Tuesday, May 27, 2014

What your visitors might be thinking...

Since my deployment into coaching church planters and developing missional leadership in our LCMC, my family and I have struggled in finding a church to call our "home."  Over the last 15-months, we have visited several churches--- some LCMC, and some not.  From family discussions, here's a simple list of 7 of our thoughts that you should keep in mind as people come visit your church:

1.  Are your members focused on noticing new people?  It's one thing for a mega church to pass you by like a mouse in an elephant stampede, but quite another to visit a small church and not have anyone bless you with an introduction or even a welcome.  If an unchurched person, or even a visiting Christian, is looking for hypocrisy or judgment from your church, are they finding it before worship even begins?  We've experienced a couple churches where the large staff seems to be working harder at impersonal crowd control than personally loving the crowd.  Get rid of "assigned greeters" and empower EVERYONE to be people of welcome--- starting in the parking lot!

2. Are you (as a pastor leader) working any kind of plan to meet the new people?  Getting a beautiful visitors postcard in the mail is impressive, but completely impersonal.  I have loved it when the pastor took the time to hand write a note to my family as first-time visitors.  So, I suggest you make the time to do so too!  If you don't get to personally meet a visitor, state it as so in your card and even apologize.  This act of humble grace gives visitors the impression they are not just another stat, but you want to meet them.  (You DO want to meet them, don't you?)  Gone are the days where we just advertise our service times and people come inside for worship.  I say to that, "Thank God,"  because now we get to practice living out the faith!  For example, people used to flock to Jesus, but they are not flocking to our churches.  Perhaps it's because we don't look much like Jesus!  I suggest you look around and ask yourself, "Do visitors see Jesus when they come in our doors?"  Perhaps before that, you should ask yourself, "Are the people of my church being Jesus in the Monday-through-Saturday marketplace, so that others will want to see more Christians in our Sunday worship services?

Worship Time:

3. Is your worship leader in a rut?  We've been able to tell the difference between a worship leader who is well rehearsed in his music and his transition sentences, and one that has also been in the Word and in the Spirit.  Saying the same thing each week, even smoothly, is a sign of lacking in both the Word and Spirit. Work with your worship leader to transition song-to-song in connecting the lyrics to your message of the day--- that's because worshippers need help in connecting the power of the song to the power of the upcoming message.  Likewise, I can't believe how many contemporary churches don't use a sending song!  Your word of the day's theme should be what the folks are singing about as they leave the building.  Move from the message to the sending song, interrupted by a commissioning, before wrapping up the song.  It can be an effective manner to remember the message, and to practice it on Monday!

# # # # # # #

• PROBLEM:
How would you render this sentence from the blog post about church visitors in Spanish: "I have loved it when the pastor took the time to hand write a note to my family as first-time visitors."? The records play no part in this work.

# # # # # # #

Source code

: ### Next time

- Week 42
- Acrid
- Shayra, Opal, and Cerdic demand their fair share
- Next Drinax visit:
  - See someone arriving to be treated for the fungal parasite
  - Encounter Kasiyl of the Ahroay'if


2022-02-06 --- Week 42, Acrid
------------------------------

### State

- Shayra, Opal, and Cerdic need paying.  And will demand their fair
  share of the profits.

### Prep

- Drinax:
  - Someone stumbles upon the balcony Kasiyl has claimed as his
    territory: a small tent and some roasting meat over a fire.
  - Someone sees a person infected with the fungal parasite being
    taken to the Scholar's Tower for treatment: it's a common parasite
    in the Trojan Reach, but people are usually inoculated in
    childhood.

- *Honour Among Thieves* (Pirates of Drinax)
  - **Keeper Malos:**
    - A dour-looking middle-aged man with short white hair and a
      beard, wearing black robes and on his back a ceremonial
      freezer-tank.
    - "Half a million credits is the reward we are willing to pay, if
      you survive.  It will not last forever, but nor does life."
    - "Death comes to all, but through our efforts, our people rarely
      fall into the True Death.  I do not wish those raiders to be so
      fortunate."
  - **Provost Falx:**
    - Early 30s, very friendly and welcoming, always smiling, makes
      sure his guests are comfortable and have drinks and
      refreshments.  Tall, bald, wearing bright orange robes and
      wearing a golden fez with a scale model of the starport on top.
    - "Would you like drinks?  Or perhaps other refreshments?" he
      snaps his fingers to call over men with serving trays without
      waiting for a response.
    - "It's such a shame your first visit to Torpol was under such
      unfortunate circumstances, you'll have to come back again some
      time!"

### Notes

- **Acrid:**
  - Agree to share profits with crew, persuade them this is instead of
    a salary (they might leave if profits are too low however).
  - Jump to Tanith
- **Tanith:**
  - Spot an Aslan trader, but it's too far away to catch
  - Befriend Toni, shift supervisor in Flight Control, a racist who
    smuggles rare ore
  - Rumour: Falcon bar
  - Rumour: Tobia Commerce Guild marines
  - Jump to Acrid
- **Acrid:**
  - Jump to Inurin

# # # # # # #

• SOLUTION TO THE PROBLEM:
Me ha encantado cuando el pastor se tomó el tiempo de escribirle a mano una nota a mi familia como visitantes que venían por primera vez.